Canine diabetes has three basic forms, namely: Canine Gestational Diabetes, Diabetes, Insipidus, and Diabetes Mellitus. Among them, Diabetes Mellitus is the most common.
Canine diabetes is generally characterized by a disorder in insulin production. Some dogs that are afflicted by it suffer from deficiency in insulin. Other dogs turn out to be insensitive to it. When the pancreas produces insulin, the glucose blood concentration is readily regulated. When canine diabetes gets worse, common symptoms progress, too. Dogs with canine diabetes are going to urinate excessively. As a result, they are going to experience extreme thirst. They are also going to lose weight. That’s attributed to the breakdown of stored muscle and fat. And soon after, they are going to be lethargic. They are going to lose their interest on things. The advanced and more serious stage inevitably triggers anorexia, dehydration, and infection. Cataracts also begin to debilitate the eyes of the dogs.
Here are some measures on how you can treat canine diabetes:
- Realize that some breeds and bloodlines are more prone or susceptible to canine diabetes. Discuss the issue with your veterinarian. If you dog is more likely to acquire canine diabetes, ask for the appropriate steps to be taken. By noting the risk factors, you can literally save your favorite pet’s precious life.
- Promptly consult a veterinarian when symptoms become apparent. Don’t take chances. Let the veterinarian assess the condition of your dog. He can physically examine your dog and closely observe it.
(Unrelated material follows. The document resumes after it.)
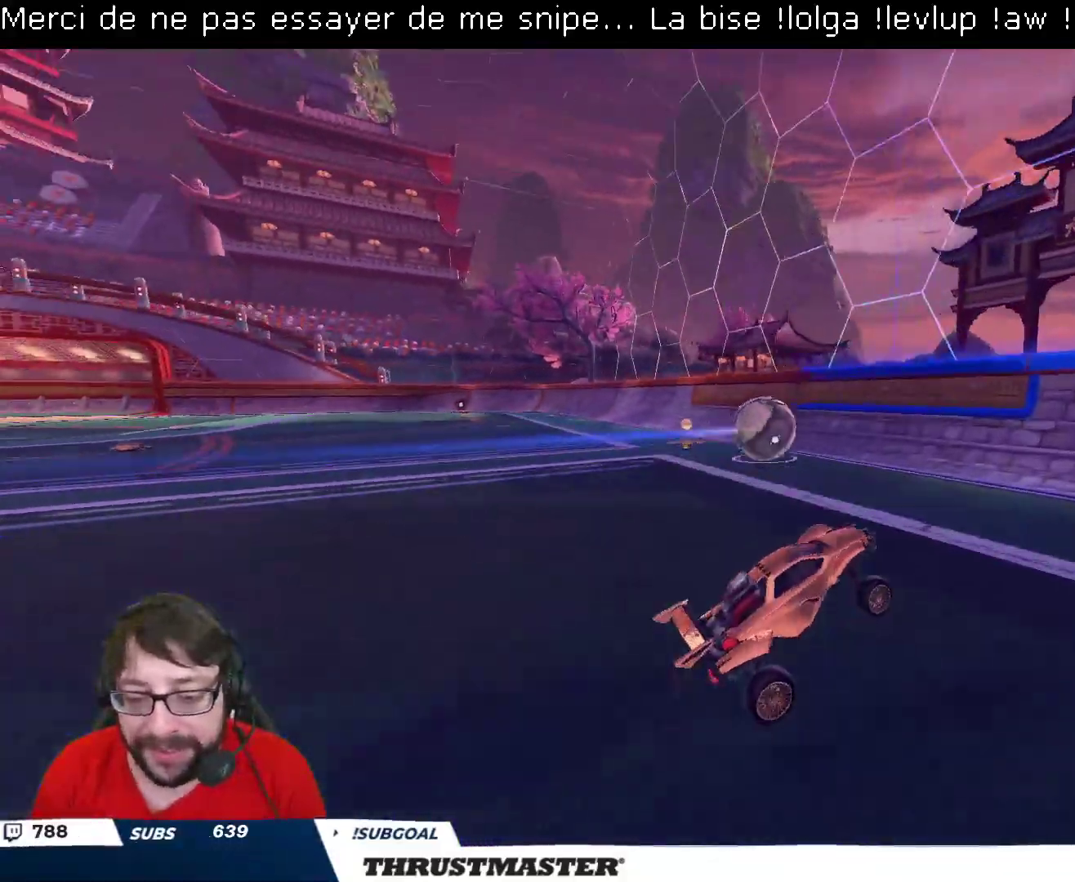
{"buttons": ["R2"], "left_stick": "left", "right_stick": "center", "events": [[200, "R2", "down"]]}
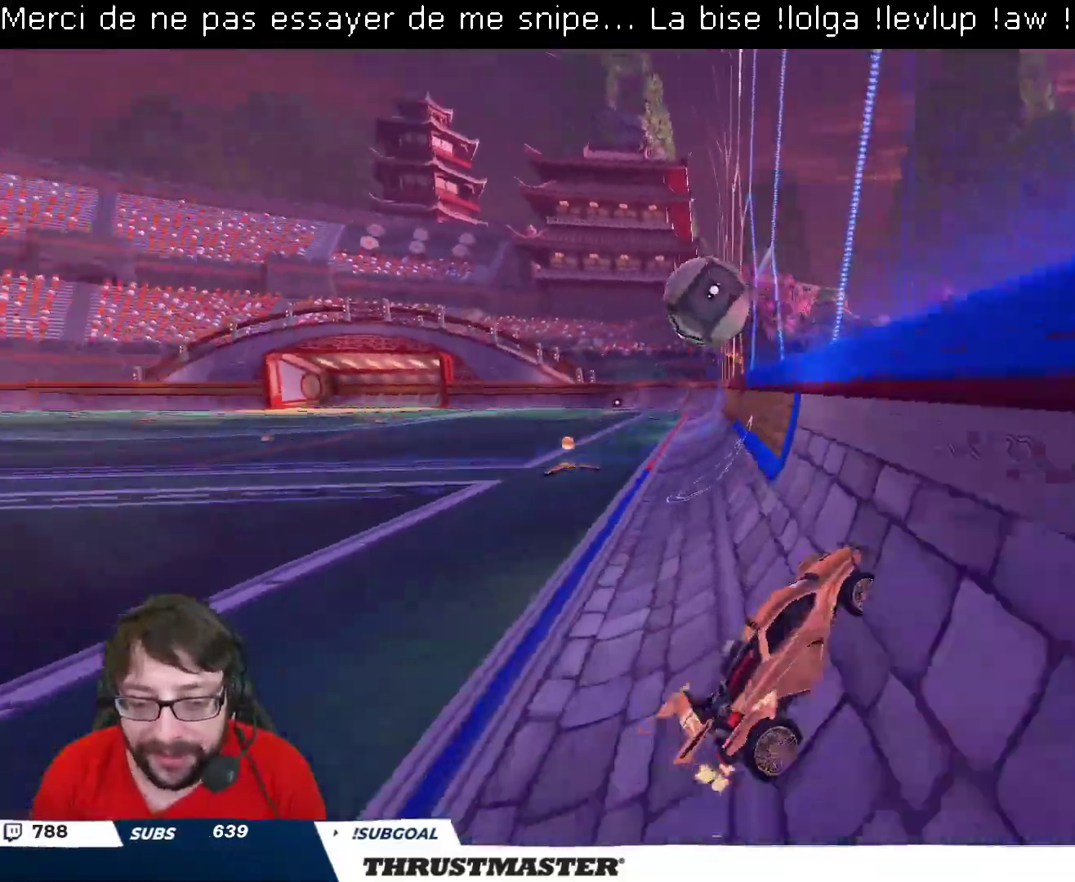
{"buttons": ["R2"], "left_stick": "center", "right_stick": "center", "events": [[400, "left_stick", "center"]]}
If symptoms persist, he can recommend suitable laboratory tests. He can measure your dog’s blood sugar levels. He can also determine the glucose in its urine.
- Follow your veterinarian’s orders to the tee. Your veterinarian may recommend insulin injections. So, stick to it. Staying on schedule is really important. You should inject it to your dog once or two times a day. Your veterinarian has to set the required dosage. Don’t deviate from the prescribed dosage. The insulin dosage isn’t just based on your dog’s actual weight. It also factors in a number of aspects, including the severity of your dog’s health condition. You may also be instructed to test you dog’s urine using glucose test strips and monitor its blood glucose levels. See to it that records are kept, indicating the injections and corresponding the levels.
- Feed your dog according to the suggested diet. Your veterinarian should be able to remind you about your dog’s strict diet. The diet is going to play a critical role in controlling the disorder. Your veterinarian may recommend a diet that is high in protein and fiber but low in carbohydrate and fat. Again, you have to follow the feeding schedule. Your dog needs to eat on time – every day. Your veterinarian is going to set your dog’s feeding time.
By sticking to the above measures, you can certainly help your dog to get better soon. Bear in mind that your dog’s feeding time should be done simultaneously with its injection. It is always safe to let your dog eat first and the after 20 or 30 minutes, you can give its injection.